--- RECORDS SHOWN ---
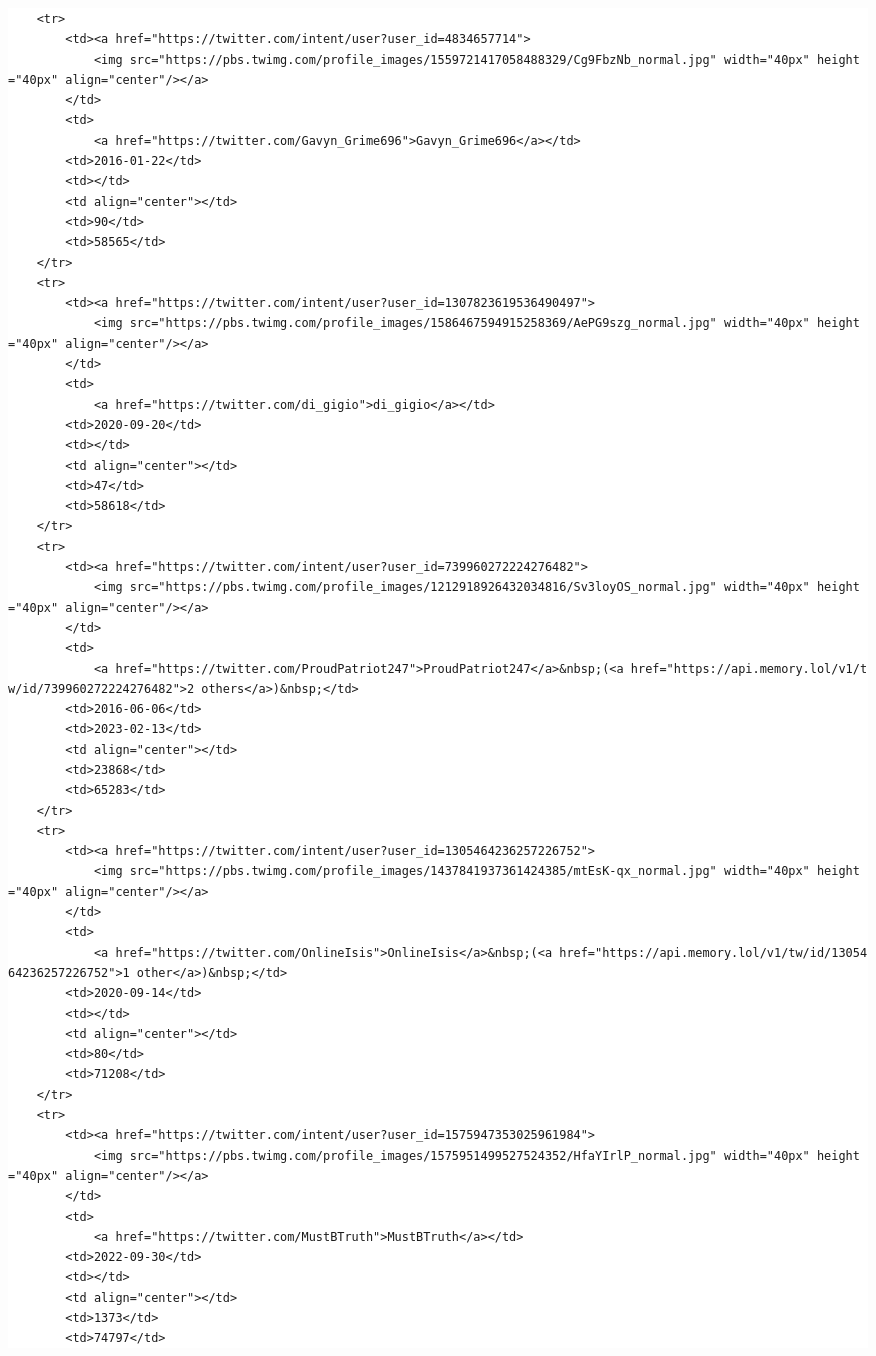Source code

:         <tr>
            <td><a href="https://twitter.com/intent/user?user_id=4834657714">
                <img src="https://pbs.twimg.com/profile_images/1559721417058488329/Cg9FbzNb_normal.jpg" width="40px" height="40px" align="center"/></a>
            </td>
            <td>
                <a href="https://twitter.com/Gavyn_Grime696">Gavyn_Grime696</a></td>
            <td>2016-01-22</td>
            <td></td>
            <td align="center"></td>
            <td>90</td>
            <td>58565</td>
        </tr>
        <tr>
            <td><a href="https://twitter.com/intent/user?user_id=1307823619536490497">
                <img src="https://pbs.twimg.com/profile_images/1586467594915258369/AePG9szg_normal.jpg" width="40px" height="40px" align="center"/></a>
            </td>
            <td>
                <a href="https://twitter.com/di_gigio">di_gigio</a></td>
            <td>2020-09-20</td>
            <td></td>
            <td align="center"></td>
            <td>47</td>
            <td>58618</td>
        </tr>
        <tr>
            <td><a href="https://twitter.com/intent/user?user_id=739960272224276482">
                <img src="https://pbs.twimg.com/profile_images/1212918926432034816/Sv3loyOS_normal.jpg" width="40px" height="40px" align="center"/></a>
            </td>
            <td>
                <a href="https://twitter.com/ProudPatriot247">ProudPatriot247</a>&nbsp;(<a href="https://api.memory.lol/v1/tw/id/739960272224276482">2 others</a>)&nbsp;</td>
            <td>2016-06-06</td>
            <td>2023-02-13</td>
            <td align="center"></td>
            <td>23868</td>
            <td>65283</td>
        </tr>
        <tr>
            <td><a href="https://twitter.com/intent/user?user_id=1305464236257226752">
                <img src="https://pbs.twimg.com/profile_images/1437841937361424385/mtEsK-qx_normal.jpg" width="40px" height="40px" align="center"/></a>
            </td>
            <td>
                <a href="https://twitter.com/OnlineIsis">OnlineIsis</a>&nbsp;(<a href="https://api.memory.lol/v1/tw/id/1305464236257226752">1 other</a>)&nbsp;</td>
            <td>2020-09-14</td>
            <td></td>
            <td align="center"></td>
            <td>80</td>
            <td>71208</td>
        </tr>
        <tr>
            <td><a href="https://twitter.com/intent/user?user_id=1575947353025961984">
                <img src="https://pbs.twimg.com/profile_images/1575951499527524352/HfaYIrlP_normal.jpg" width="40px" height="40px" align="center"/></a>
            </td>
            <td>
                <a href="https://twitter.com/MustBTruth">MustBTruth</a></td>
            <td>2022-09-30</td>
            <td></td>
            <td align="center"></td>
            <td>1373</td>
            <td>74797</td>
---
INSTRUCTIONS TO FOLLOW
All lines from the start of the entries above through the line containing "<td>65283</td>" are to be given again exactly; the pictures are not.

RESPONSE TO THE TASK
Source code

:         <tr>
            <td><a href="https://twitter.com/intent/user?user_id=4834657714">
                <img src="https://pbs.twimg.com/profile_images/1559721417058488329/Cg9FbzNb_normal.jpg" width="40px" height="40px" align="center"/></a>
            </td>
            <td>
                <a href="https://twitter.com/Gavyn_Grime696">Gavyn_Grime696</a></td>
            <td>2016-01-22</td>
            <td></td>
            <td align="center"></td>
            <td>90</td>
            <td>58565</td>
        </tr>
        <tr>
            <td><a href="https://twitter.com/intent/user?user_id=1307823619536490497">
                <img src="https://pbs.twimg.com/profile_images/1586467594915258369/AePG9szg_normal.jpg" width="40px" height="40px" align="center"/></a>
            </td>
            <td>
                <a href="https://twitter.com/di_gigio">di_gigio</a></td>
            <td>2020-09-20</td>
            <td></td>
            <td align="center"></td>
            <td>47</td>
            <td>58618</td>
        </tr>
        <tr>
            <td><a href="https://twitter.com/intent/user?user_id=739960272224276482">
                <img src="https://pbs.twimg.com/profile_images/1212918926432034816/Sv3loyOS_normal.jpg" width="40px" height="40px" align="center"/></a>
            </td>
            <td>
                <a href="https://twitter.com/ProudPatriot247">ProudPatriot247</a>&nbsp;(<a href="https://api.memory.lol/v1/tw/id/739960272224276482">2 others</a>)&nbsp;</td>
            <td>2016-06-06</td>
            <td>2023-02-13</td>
            <td align="center"></td>
            <td>23868</td>
            <td>65283</td>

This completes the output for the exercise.